Alisson réfléchit longuement.
Rien. Je me laisserais mourir. C’est ridicule de vouloir s’alimenter avec soi-même alors qu’on risque l’hémorragie fatale. Votre question est stupide !
Bien.
Alisson ouvre grand ses yeux bleu nuit, surprise que son interlocuteur invisible ne lui impose pas de conditions.
C’est l’heure de dormir.
Mais…
Dors.
Alisson s’endort aussitôt. L’intérieur de la boîte sombre dans l’obscurité totale.
Debout là-dedans ! C’en est assez, de l’oisiveté !
Alisson sort doucement de sa torpeur.
Qu’est-ce que… ?
Troisième question.
Pardon ?
Pour survivre il faut que tu manges quelqu’un, qui sera l’heureux élu ?

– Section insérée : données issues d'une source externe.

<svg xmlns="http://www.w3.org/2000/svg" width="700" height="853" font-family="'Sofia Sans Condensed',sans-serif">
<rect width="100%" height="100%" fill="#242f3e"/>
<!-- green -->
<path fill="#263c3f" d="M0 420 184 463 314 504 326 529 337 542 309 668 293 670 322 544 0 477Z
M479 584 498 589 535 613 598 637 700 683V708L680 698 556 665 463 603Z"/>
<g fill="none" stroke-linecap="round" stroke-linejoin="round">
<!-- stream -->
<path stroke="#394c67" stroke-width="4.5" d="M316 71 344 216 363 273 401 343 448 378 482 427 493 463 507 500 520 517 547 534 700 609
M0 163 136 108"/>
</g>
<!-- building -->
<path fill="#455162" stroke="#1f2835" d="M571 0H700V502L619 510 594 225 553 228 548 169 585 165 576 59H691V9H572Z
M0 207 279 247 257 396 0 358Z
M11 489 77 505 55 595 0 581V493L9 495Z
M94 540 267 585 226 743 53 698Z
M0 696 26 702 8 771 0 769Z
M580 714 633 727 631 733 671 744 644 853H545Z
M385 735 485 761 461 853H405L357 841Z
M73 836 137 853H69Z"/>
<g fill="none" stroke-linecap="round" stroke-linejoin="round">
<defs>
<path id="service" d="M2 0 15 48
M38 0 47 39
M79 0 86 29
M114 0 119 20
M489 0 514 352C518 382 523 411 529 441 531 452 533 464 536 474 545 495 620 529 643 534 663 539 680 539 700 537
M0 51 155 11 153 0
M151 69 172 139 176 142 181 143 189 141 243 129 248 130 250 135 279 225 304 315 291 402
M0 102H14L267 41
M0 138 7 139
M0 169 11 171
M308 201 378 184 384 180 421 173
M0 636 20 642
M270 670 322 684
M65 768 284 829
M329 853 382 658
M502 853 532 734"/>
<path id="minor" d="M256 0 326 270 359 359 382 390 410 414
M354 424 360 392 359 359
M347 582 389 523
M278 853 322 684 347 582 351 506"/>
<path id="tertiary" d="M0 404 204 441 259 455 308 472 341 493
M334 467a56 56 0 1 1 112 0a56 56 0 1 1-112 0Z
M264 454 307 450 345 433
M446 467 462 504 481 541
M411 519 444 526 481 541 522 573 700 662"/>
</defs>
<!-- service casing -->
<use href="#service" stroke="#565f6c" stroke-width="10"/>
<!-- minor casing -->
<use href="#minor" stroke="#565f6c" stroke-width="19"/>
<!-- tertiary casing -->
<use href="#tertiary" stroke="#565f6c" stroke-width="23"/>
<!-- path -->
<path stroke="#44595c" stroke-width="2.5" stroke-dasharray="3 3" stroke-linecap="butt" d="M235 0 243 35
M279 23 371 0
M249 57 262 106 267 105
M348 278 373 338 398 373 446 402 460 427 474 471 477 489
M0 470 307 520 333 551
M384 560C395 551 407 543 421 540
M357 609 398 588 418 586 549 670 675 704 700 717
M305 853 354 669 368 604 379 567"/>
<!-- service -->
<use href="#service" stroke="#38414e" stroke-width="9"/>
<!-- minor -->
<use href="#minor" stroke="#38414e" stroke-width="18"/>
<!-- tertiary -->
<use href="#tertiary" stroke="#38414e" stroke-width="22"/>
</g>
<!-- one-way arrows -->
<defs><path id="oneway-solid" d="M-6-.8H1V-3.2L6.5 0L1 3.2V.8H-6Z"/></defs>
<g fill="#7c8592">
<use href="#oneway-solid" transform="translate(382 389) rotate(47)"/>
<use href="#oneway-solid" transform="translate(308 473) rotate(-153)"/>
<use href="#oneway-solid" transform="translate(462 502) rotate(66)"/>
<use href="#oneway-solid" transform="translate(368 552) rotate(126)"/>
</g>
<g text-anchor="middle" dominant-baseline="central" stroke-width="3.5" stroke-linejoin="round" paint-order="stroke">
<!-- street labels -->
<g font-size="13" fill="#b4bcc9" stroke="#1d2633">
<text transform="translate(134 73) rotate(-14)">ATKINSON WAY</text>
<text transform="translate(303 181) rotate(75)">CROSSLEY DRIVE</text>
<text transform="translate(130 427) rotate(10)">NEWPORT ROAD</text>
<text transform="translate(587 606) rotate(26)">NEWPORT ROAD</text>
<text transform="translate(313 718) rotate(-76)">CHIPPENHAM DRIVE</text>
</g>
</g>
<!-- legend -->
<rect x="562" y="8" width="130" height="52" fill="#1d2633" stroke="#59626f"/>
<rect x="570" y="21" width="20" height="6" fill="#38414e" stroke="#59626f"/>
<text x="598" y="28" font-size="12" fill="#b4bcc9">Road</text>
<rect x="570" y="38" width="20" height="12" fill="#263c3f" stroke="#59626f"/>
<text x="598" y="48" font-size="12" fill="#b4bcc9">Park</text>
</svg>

Vous avez vraiment un problème avec le cannibalisme !
Réponds.
Personne. Je meurs de faim, lance Alisson croisant les bras, excédée par l’interrogatoire de « l’homme invisible ».
Trois pauvres petites questions et tu es déjà à bout, petite fille ?
Deux. Vous avez posé deux questions.
Trois. Alors on ne sait plus compter Alisson ? C’est l’heure de dormir.
Non !…
Alisson s’affale sur le sol blanc de la boîte. Serait-ce le sol ou le plafond ? Toutes les surfaces sont absolument identiques.
C’est l’heure de manger !
Alisson ouvre les yeux. Devant son visage elle trouve un bol de riz. La prisonnière se redresse lourdement et saisit le contenant. Elle regarde autour d’elle, puis commence à manger avec les mains. Alisson finit le riz et colle son dos contre la paroi blanche immaculée.
Quatrième question.
En fait, ça me gonfle.
Quatrième question.
Non mais franchement. À quoi on joue ? Ça vous mène à quoi de savoir qui je veux manger ? Vous pouvez me laisser mourir, ça m’est égal. Personne ne m’attend. Pas même le bel inconnu dans le parc.
Alisson s’allonge.
Quatrième question.
Alisson ferme les yeux.
Si tu devais placer quelqu’un dans la boîte, pour sortir d’ici, qui serait l’heureux élu ?
Alisson ouvre les yeux.
Personne.
Alisson referme les yeux.
La lumière blanche traverse ses paupières. Éblouissante. Des sirènes de pompiers hurlent de plus en plus fort. De plus en plus près :
— Mademoiselle ? Mademoiselle ?
— On la perd. Mettez-la sur le brancard. Un, deux, trois.
Les sirènes hurlent dans les rues de Londres. De plus en plus loin. Quelque part, dans l’abîme.
« C’est la fin du monde, ton Dopple[1] vient te chercher. C’est la fin du monde n’entre pas dans cette maison. C’est la fin du monde, ton Dopple te guette. C’est la fin du monde, qui t’attire dans ce piège. C’est la fin du monde, ton Dopple va te tuer. Ton Dopple a pris ta place. C’est la fin du monde. »
*
— Comment supportez-vous votre traitement Alisson ? demande le psychiatre à sa patiente.
— Ça peut aller. Je me sens éreintée chaque jour, mais puisqu’il le faut.
*
[1] Dopple, diminutif de Dopplegänger : double maléfique.